Published: 23 May 2012



A hallmark of Alzheimer's disease (AD) is the presence of senile plaques composed of aggregated amyloid β (Aβ) peptides. Pathological aging (PA) is a postmortem classification that has been used to describe brains with plaque pathology similar in extent to AD, minimal cortical tau pathology, and no accompanying history of cognitive decline in the brain donor prior to death. PA may represent either a prodromal phase of AD, a benign form of Aβ accumulation, or inherent individual resistance to the toxic effects of Aβ accumulation. To attempt to distinguish between these possibilities we have systematically characterized Aβ peptides in a postmortem series of PA, AD and non-demented control (NDC) brains.

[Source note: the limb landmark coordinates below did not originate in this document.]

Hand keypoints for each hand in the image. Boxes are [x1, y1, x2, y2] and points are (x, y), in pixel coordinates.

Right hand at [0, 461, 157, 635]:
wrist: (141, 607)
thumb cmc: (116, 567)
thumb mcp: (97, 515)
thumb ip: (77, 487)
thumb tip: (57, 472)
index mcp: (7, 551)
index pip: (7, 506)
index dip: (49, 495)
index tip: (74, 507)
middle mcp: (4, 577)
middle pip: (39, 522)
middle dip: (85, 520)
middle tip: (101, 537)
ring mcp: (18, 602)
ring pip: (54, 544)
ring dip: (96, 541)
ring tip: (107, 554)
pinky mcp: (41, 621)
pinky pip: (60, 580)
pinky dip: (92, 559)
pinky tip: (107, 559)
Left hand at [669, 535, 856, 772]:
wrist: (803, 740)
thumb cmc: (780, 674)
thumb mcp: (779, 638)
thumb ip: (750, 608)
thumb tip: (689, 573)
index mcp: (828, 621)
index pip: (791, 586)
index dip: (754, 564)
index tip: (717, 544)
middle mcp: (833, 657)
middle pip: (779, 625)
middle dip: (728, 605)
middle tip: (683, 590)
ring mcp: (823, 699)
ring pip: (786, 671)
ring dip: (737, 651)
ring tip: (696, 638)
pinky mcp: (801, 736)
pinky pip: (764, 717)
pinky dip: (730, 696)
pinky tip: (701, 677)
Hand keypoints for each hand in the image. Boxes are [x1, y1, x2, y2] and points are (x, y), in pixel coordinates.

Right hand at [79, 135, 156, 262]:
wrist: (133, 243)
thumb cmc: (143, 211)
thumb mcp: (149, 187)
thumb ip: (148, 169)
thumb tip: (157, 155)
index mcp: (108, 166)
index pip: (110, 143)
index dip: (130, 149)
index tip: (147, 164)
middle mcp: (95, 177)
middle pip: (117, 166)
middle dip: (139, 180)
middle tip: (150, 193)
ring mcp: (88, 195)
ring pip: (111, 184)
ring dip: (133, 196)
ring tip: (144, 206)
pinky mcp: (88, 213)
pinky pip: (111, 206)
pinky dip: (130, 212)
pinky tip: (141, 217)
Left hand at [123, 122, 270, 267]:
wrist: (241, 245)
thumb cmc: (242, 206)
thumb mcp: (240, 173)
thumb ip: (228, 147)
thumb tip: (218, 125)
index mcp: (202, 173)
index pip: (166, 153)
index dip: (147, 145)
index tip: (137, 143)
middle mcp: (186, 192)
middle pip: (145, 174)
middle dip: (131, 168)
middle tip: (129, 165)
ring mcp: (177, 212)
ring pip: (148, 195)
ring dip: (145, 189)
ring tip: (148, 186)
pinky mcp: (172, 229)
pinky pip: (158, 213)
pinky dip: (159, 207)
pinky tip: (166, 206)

Aβ was sequentially extracted with tris buffered saline (TBS), radioimmunoprecipitation buffer (RIPA), 2% sodium dodecyl sulfate (SDS) and 70% formic acid (FA) from the pre-frontal cortex of 16 AD, eight PA, and six NDC patients. These extracts were analyzed by 1) a panel of Aβ sandwich ELISAs, 2) immunoprecipitation followed by mass spectrometry (IP/MS) and 3) western blotting. These studies enabled us to asses Aβ levels and solubility, peptide profiles and oligomeric assemblies.


In almost all extracts (TBS, RIPA, 2% SDS and 70% FA) the average levels of Aβ1-40, Aβ1-42, Aβ total, and Aβx-42 were greatest in AD. On average, levels were slightly lower in PA, and there was extensive overlap between Aβ levels in individual PA and AD cases. The profiles of Aβ peptides detected using IP/MS techniques also showed extensive similarity between the PA and AD brain extracts. In select AD brain extracts, we detected more amino-terminally truncated Aβ peptides compared to PA patients, but these peptides represented a minor portion of the Aβ observed. No consistent differences in the Aβ assemblies were observed by western blotting in the PA and AD groups.


We found extensive overlap with only subtle quantitative differences between Aβ levels, peptide profiles, solubility, and SDS-stable oligomeric assemblies in the PA and AD brains. These cross-sectional data indicate that Aβ accumulation in PA and AD is remarkably similar. Such data would be consistent with PA representing a prodromal stage of AD or a resistance to the toxic effects of Aβ.